## WHAT TO PRODUCE
From the top of the records below, return each line exactly, ending with the line that contains "kettle: none [1214,607,1389,842]".

•••••

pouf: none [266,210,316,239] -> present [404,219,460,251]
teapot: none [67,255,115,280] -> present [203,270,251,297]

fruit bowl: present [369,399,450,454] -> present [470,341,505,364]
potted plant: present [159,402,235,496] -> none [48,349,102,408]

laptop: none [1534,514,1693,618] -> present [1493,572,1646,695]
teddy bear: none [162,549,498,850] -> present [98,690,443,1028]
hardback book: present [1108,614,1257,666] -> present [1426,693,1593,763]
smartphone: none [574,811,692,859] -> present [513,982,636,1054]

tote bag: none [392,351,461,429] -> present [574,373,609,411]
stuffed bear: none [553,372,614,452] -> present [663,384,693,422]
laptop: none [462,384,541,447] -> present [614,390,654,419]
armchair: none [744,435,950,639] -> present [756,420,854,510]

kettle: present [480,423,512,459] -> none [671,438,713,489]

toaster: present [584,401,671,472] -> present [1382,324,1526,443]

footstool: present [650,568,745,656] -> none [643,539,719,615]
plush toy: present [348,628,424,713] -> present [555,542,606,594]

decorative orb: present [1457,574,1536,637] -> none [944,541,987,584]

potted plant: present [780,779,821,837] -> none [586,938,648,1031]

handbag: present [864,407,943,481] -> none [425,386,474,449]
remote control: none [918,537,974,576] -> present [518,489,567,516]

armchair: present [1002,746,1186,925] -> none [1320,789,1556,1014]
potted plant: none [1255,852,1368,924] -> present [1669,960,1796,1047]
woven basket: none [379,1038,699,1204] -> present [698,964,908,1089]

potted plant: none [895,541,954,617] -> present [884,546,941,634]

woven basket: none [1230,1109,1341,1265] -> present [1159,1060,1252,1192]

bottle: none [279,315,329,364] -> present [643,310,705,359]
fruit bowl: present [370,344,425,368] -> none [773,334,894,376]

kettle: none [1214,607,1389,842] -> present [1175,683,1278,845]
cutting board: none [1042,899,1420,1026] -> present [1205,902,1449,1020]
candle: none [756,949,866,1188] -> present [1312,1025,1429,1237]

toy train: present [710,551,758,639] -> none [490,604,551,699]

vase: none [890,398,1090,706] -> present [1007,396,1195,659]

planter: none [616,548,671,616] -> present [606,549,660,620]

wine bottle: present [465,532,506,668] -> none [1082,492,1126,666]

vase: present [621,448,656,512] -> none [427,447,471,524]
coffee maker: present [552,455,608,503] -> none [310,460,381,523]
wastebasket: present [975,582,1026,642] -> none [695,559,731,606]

•••••

## ANSWER TO THE EXERCISE
pouf: none [266,210,316,239] -> present [404,219,460,251]
teapot: none [67,255,115,280] -> present [203,270,251,297]

fruit bowl: present [369,399,450,454] -> present [470,341,505,364]
potted plant: present [159,402,235,496] -> none [48,349,102,408]

laptop: none [1534,514,1693,618] -> present [1493,572,1646,695]
teddy bear: none [162,549,498,850] -> present [98,690,443,1028]
hardback book: present [1108,614,1257,666] -> present [1426,693,1593,763]
smartphone: none [574,811,692,859] -> present [513,982,636,1054]

tote bag: none [392,351,461,429] -> present [574,373,609,411]
stuffed bear: none [553,372,614,452] -> present [663,384,693,422]
laptop: none [462,384,541,447] -> present [614,390,654,419]
armchair: none [744,435,950,639] -> present [756,420,854,510]

kettle: present [480,423,512,459] -> none [671,438,713,489]

toaster: present [584,401,671,472] -> present [1382,324,1526,443]

footstool: present [650,568,745,656] -> none [643,539,719,615]
plush toy: present [348,628,424,713] -> present [555,542,606,594]

decorative orb: present [1457,574,1536,637] -> none [944,541,987,584]

potted plant: present [780,779,821,837] -> none [586,938,648,1031]

handbag: present [864,407,943,481] -> none [425,386,474,449]
remote control: none [918,537,974,576] -> present [518,489,567,516]

armchair: present [1002,746,1186,925] -> none [1320,789,1556,1014]
potted plant: none [1255,852,1368,924] -> present [1669,960,1796,1047]
woven basket: none [379,1038,699,1204] -> present [698,964,908,1089]

potted plant: none [895,541,954,617] -> present [884,546,941,634]

woven basket: none [1230,1109,1341,1265] -> present [1159,1060,1252,1192]

bottle: none [279,315,329,364] -> present [643,310,705,359]
fruit bowl: present [370,344,425,368] -> none [773,334,894,376]

kettle: none [1214,607,1389,842] -> present [1175,683,1278,845]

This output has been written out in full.